Напарник уже справился с испугом и тоже был на поверхности, протянул своему товарищу одновременно кайло и топор.

– И ты глупый шибко, – отказался от кайла и топора проходчик. – Он ко мне честно пришел, с голыми руками. И я с ним буду честно. Он сороковой у меня, а с сороковым надо обходиться без греха, чтобы сорок первый не обиделся.

Заслышав голоса, рычание и рев зверя, покинув свои шурфы, возле поверженного зверя собрались почти все проходчики, что были сейчас на работе.

– Уходите, однако, все уходите, пока мишка без памяти. Сам он шибко сильный, а сердце слабое, увидит вас – сердце лопнуть может. А я его, однако, живым, живым хочу видеть.

Но никто из проходчиков уходить не торопился, лежащий на траве полузадохнувшийся зверь действительно был не страшен. И тогда охотник, похоже, сам помедвежьи разъярившись, схватился за топор, поднял его над головой и пошел на людей:

– Мешаете шибко. Зверя и меня пугаете. Немножко рубить вас буду.

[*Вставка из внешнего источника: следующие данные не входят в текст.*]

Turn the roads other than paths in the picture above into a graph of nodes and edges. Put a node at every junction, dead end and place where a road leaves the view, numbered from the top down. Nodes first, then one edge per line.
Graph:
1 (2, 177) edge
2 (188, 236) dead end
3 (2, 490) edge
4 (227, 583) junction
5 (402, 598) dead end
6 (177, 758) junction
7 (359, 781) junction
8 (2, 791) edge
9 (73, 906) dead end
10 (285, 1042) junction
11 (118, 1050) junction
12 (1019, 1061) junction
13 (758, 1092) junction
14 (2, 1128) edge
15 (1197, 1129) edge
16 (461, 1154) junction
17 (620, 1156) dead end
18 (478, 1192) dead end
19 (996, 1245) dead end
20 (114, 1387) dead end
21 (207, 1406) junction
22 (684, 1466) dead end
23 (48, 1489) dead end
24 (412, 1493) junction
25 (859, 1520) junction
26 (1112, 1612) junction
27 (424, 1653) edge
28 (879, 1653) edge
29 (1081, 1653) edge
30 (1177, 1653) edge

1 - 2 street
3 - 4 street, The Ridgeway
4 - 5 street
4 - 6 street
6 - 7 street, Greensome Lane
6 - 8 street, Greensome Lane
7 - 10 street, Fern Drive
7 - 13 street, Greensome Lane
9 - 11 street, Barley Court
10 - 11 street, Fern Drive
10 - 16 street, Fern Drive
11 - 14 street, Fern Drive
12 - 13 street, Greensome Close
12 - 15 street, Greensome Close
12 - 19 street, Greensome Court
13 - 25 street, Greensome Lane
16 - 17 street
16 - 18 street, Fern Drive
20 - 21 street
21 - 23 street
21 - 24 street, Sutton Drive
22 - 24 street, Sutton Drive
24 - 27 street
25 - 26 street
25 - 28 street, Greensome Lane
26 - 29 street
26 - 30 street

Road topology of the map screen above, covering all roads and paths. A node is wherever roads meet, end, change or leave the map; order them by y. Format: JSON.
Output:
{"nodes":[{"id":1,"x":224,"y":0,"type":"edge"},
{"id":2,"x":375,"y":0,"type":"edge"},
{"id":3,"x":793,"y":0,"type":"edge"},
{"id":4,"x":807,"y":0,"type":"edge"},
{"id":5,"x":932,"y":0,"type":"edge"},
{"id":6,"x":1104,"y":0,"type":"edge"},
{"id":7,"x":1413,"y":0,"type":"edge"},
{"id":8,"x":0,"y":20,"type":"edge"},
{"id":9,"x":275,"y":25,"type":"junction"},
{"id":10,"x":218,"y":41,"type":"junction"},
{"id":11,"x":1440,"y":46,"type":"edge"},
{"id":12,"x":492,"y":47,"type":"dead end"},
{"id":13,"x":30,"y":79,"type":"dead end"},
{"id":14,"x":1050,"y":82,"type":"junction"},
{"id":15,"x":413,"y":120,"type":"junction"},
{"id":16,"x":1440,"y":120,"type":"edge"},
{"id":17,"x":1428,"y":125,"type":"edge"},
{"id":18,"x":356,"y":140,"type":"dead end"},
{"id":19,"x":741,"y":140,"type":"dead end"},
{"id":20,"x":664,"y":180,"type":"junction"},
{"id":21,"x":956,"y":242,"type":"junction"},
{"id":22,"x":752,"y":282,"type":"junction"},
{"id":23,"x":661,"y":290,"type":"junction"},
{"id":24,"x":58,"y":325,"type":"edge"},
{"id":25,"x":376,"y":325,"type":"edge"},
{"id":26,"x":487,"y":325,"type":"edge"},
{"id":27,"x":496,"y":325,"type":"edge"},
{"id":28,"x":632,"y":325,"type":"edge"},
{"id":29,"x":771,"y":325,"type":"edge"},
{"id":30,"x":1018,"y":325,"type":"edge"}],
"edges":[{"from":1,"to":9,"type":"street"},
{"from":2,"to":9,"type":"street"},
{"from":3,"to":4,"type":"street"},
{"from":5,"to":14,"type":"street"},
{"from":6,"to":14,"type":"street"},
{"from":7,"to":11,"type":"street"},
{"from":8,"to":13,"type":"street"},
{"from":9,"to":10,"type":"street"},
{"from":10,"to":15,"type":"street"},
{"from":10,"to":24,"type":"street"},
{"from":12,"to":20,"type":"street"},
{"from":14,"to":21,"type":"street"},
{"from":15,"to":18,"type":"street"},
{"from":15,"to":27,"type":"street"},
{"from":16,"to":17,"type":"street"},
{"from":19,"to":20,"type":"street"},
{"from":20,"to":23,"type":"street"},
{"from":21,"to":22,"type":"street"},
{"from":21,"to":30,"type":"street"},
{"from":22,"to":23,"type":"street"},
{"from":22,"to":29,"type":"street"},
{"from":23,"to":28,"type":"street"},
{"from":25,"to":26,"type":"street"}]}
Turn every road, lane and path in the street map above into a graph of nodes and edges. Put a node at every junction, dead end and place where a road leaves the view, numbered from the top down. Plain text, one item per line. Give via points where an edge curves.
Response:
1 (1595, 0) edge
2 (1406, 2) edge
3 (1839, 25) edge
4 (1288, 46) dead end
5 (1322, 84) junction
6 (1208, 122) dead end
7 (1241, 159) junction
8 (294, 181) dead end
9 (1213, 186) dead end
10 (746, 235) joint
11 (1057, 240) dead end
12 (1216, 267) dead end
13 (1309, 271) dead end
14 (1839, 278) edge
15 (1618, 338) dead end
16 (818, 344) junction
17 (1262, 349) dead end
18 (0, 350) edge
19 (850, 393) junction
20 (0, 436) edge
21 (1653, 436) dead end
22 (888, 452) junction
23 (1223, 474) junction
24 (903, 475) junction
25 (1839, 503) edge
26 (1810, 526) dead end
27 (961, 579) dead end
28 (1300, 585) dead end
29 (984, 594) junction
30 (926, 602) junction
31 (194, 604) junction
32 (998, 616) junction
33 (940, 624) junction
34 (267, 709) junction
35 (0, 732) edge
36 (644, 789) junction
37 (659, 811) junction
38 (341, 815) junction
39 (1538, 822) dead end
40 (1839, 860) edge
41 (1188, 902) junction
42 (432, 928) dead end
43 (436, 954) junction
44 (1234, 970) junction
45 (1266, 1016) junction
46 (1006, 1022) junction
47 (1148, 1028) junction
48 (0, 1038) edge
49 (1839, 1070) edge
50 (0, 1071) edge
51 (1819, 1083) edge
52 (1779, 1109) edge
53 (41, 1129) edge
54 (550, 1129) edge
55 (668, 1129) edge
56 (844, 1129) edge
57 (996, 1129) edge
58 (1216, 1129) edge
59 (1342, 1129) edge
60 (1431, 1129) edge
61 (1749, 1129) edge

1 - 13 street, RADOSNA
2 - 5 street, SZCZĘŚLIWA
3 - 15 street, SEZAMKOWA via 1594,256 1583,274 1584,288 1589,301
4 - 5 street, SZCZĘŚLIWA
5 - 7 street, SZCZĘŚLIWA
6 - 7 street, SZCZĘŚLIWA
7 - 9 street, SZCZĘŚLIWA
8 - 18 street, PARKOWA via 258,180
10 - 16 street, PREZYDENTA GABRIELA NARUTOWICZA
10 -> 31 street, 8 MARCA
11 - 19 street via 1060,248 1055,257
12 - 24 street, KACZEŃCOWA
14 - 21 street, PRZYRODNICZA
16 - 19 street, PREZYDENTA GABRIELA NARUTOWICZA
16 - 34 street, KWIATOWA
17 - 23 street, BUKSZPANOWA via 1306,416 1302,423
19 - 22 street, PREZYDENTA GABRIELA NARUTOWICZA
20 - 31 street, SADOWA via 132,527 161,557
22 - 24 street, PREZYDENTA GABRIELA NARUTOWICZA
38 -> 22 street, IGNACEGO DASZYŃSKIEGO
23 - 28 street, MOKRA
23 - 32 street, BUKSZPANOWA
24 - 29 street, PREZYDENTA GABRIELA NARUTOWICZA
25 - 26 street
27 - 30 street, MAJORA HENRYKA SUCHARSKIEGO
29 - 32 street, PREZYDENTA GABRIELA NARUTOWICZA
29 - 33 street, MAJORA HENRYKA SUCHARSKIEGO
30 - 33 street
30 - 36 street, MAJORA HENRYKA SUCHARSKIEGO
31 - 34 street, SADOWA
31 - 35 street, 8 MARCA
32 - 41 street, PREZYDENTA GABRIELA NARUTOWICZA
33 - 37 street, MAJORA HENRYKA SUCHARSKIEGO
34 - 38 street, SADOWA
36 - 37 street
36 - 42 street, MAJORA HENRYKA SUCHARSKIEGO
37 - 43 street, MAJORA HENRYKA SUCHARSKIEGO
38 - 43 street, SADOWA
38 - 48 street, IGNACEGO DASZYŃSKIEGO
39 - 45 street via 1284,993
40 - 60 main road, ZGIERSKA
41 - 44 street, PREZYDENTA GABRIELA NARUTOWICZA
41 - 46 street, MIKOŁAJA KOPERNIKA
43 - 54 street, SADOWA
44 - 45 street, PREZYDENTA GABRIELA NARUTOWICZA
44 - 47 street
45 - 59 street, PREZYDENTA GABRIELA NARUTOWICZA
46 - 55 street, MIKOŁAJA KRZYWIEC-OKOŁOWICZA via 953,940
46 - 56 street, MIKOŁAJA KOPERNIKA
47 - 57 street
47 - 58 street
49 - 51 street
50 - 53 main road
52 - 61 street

Люди шарахнулись от него: несмотря на тихо звучащие слова, в них была отрешенная и, кажется, не подвластная человеку сила и уверенность, действие в них было. Все дальнейшее происходило хотя и на глазах людей, но держались они в отдалении. А кое-кто и бросился бежать прочь в лагерь, чтобы уведомить начальство: один из них спятил. Но охотник действовал разумно и продуманно. Снял с пояса армейский кожаный ремень, как на собаку ошейник, накинул его на шею медведю, вытащил из-под ели веревку, привязал ее к ошейнику и только после этого освободил зверя от кляпа. Пока тот отдыхивался, недоумевая, что это с ним приключилось, неспешно свернул самокрутку, прикурил и всласть затянулся.

– Пошли, однако, долго лежишь тут, притворяешься. В зоопарк пойдем, в цирк.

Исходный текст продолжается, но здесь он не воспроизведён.